KGW News reached out to each of the 10 companies identified in the reports as having tanks that are at risk of failure and asked whether they had already conducted assessments or drafted mitigation plans in case of a spill. 

Most of them failed to respond, but a spokeswoman from Kinder Morgan said the company regularly runs safety drills and, while its older tanks have not been retrofitted, its newer tanks were built to modern seismic safety standards. The company did not say whether it had completed a seismic safety assessment.

A spokesman from Nustar Energy also did not provide any documents, but said the company has always prioritized environmental, worker and community safety in all its operations.
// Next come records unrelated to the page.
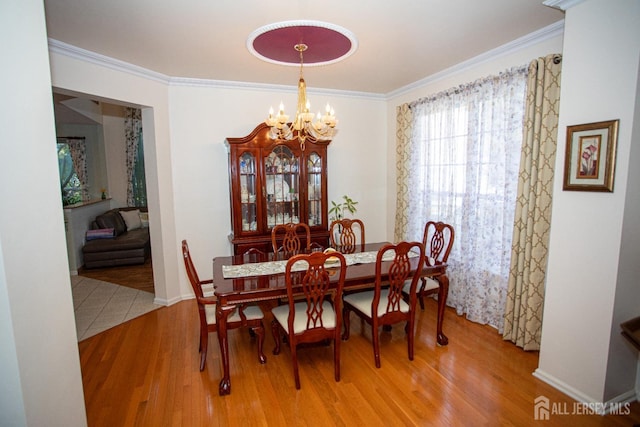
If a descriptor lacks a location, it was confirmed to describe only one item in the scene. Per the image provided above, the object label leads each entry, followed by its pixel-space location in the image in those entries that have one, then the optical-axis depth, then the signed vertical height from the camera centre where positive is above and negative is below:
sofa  5.34 -1.08
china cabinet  3.64 -0.09
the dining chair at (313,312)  2.12 -0.98
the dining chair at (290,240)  3.33 -0.66
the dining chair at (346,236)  3.46 -0.69
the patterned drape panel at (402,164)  4.04 +0.18
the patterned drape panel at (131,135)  6.74 +0.96
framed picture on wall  1.86 +0.12
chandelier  2.42 +0.47
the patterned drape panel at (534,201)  2.46 -0.20
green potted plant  4.40 -0.41
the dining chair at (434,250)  2.89 -0.74
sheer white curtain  2.88 +0.02
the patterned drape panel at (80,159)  6.54 +0.46
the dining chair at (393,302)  2.38 -1.01
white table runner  2.57 -0.75
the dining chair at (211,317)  2.37 -1.05
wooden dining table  2.19 -0.76
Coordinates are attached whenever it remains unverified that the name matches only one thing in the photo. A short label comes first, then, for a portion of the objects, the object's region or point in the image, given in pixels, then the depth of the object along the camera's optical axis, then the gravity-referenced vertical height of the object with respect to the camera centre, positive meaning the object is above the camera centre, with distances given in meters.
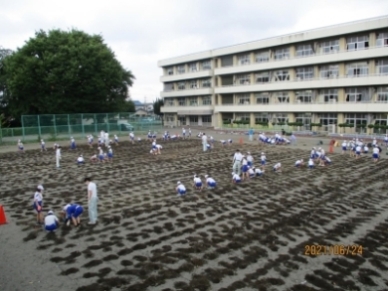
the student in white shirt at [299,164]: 19.14 -3.32
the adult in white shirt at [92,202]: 9.77 -2.63
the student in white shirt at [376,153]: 20.92 -3.07
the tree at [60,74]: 38.16 +4.64
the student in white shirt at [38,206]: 10.02 -2.79
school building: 36.56 +3.75
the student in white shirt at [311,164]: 18.73 -3.26
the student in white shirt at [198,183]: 13.65 -3.04
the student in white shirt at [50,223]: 9.20 -3.03
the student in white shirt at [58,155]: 19.20 -2.43
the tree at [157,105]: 77.59 +1.38
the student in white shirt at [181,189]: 12.83 -3.08
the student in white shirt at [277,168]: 17.89 -3.30
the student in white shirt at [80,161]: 20.40 -2.97
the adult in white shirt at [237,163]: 16.00 -2.63
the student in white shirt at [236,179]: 15.03 -3.20
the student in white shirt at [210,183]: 13.87 -3.09
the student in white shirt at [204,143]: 26.09 -2.69
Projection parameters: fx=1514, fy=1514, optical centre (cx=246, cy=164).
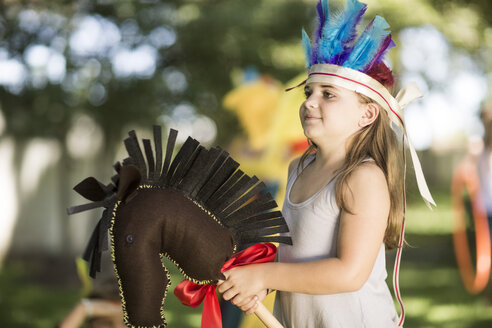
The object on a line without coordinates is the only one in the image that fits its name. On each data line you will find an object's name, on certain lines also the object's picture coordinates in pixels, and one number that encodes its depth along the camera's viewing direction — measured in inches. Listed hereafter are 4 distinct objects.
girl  115.8
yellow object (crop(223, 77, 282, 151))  207.6
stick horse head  112.4
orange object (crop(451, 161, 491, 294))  282.7
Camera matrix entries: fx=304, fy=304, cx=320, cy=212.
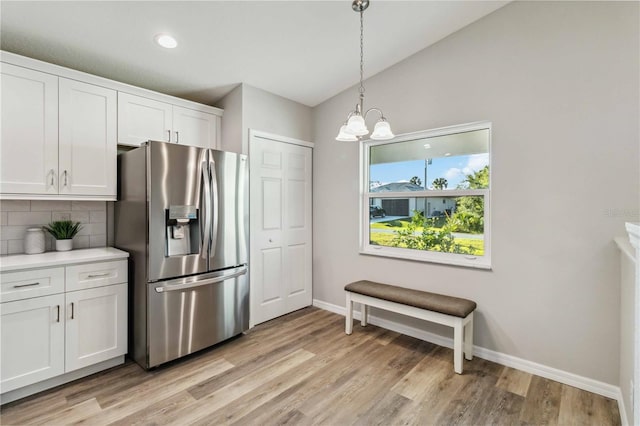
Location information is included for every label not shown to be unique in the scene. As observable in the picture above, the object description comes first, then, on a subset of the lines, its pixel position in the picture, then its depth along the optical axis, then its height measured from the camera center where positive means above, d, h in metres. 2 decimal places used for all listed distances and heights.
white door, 3.37 -0.16
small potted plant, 2.60 -0.18
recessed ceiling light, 2.41 +1.39
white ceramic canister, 2.46 -0.24
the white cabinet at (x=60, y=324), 2.01 -0.82
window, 2.79 +0.18
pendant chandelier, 2.01 +0.58
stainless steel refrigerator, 2.41 -0.28
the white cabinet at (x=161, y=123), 2.74 +0.88
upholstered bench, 2.44 -0.82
The only company to provide any documentation was Zenith Energy. A spokeswoman sent KGW News seismic assessments for four of the company’s tanks, which she said were deemed to be most vulnerable to earthquakes, performed by a local third-party engineering firm earlier this year. The assessment recommended replacing some valves and other small fixes, but found the tanks were likely to hold up in a major quake.

Williams, from Willamette Riverkeeper, said he was glad the companies are taking the threat seriously, but that oversight from the state has been needed for a long time.

“It’s overdue. Thankfully we’re getting to it and hopefully that will pay dividends down the road,” he said. “They have the luck of being on the Willamette River, of having this infrastructure in a place historically where its easy to transport bulk goods like petroleum products, but they also bear the brunt of protecting the river for the public because it’s the public’s river.”